When ChatGPT first launched, it sparked excitement about AI assistants. Now, the focus has shifted to AI agents.
AI agents took center stage at Google’s I/O conference with the introduction of Astra, an AI agent for audio and video interactions. OpenAI’s GPT-4o is also considered an AI agent. Tech companies are heavily investing in these agents, which many, including Sam Altman, see as the next big thing.
So, what are AI agents? They are AI models and algorithms that autonomously make decisions in a dynamic world. Jim Fan, a senior research scientist at Nvidia, says they aim to perform a wide range of tasks, like a human assistant. For instance, an AI agent could book your vacation, suggest flights, plan your itinerary, and handle your packing list. In the workplace, it could manage tasks like sending emails and calendar invites.

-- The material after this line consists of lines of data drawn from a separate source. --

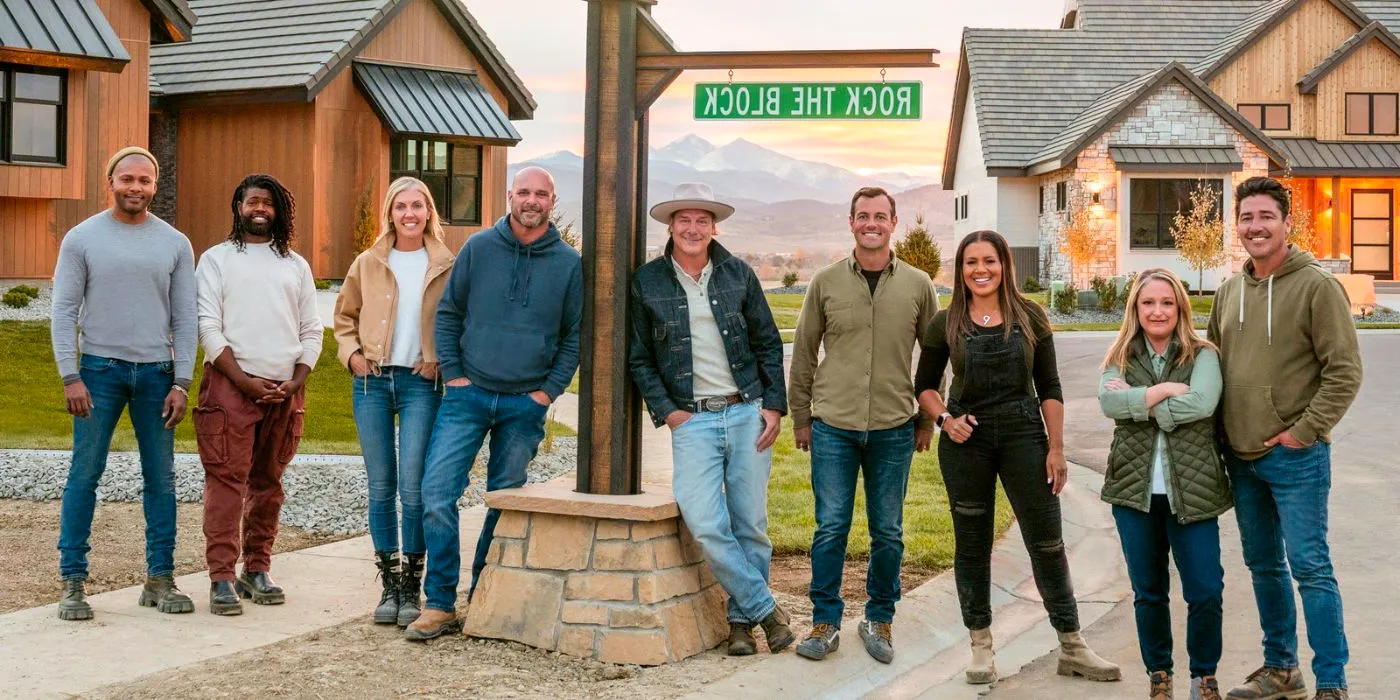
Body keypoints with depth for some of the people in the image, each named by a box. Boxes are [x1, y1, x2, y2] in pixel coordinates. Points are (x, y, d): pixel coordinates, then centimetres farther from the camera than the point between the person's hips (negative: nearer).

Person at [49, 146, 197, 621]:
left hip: (156, 371, 2)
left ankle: (160, 580, 13)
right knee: (84, 474, -2)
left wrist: (181, 383, -1)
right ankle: (73, 581, 5)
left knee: (161, 479, 5)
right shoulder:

Agents are often multimodal, processing language, audio, and video. For example, Google’s Astra can respond to text, audio, and video inputs. David Barber from University College London notes that AI agents could enhance customer service by autonomously handling tasks based on natural-language commands.
AI agents fall into two categories: software agents, which run on computers or phones, and embodied agents, which operate in 3D environments like video games or robots. For example, Fan’s team developed MineDojo, an AI agent in Minecraft that learned complex tasks using internet data.
Research from Princeton identifies three key traits of AI agents: pursuing goals in complex environments, acting autonomously on natural language instructions, and using tools like web search or programming.
AI agents aren't entirely new. There have been previous waves, such as in 2016 with Google DeepMind’s AlphaGo. The current wave benefits from advancements in language models.
Despite the progress, AI agents have limitations. They are still unreliable and require human supervision. They struggle with reasoning and long-form content. Embodied agents face even more challenges due to limited training data.
While AI agents hold great promise, their development is still in its early stages. Current systems like OpenAI’s ChatGPT and GPT-4 offer a glimpse of their potential. Today’s AI agents excel in narrow tasks but have yet to achieve the versatility of a universal assistant. However, the trend is clear: AI agents will increasingly enhance our interactions with technology.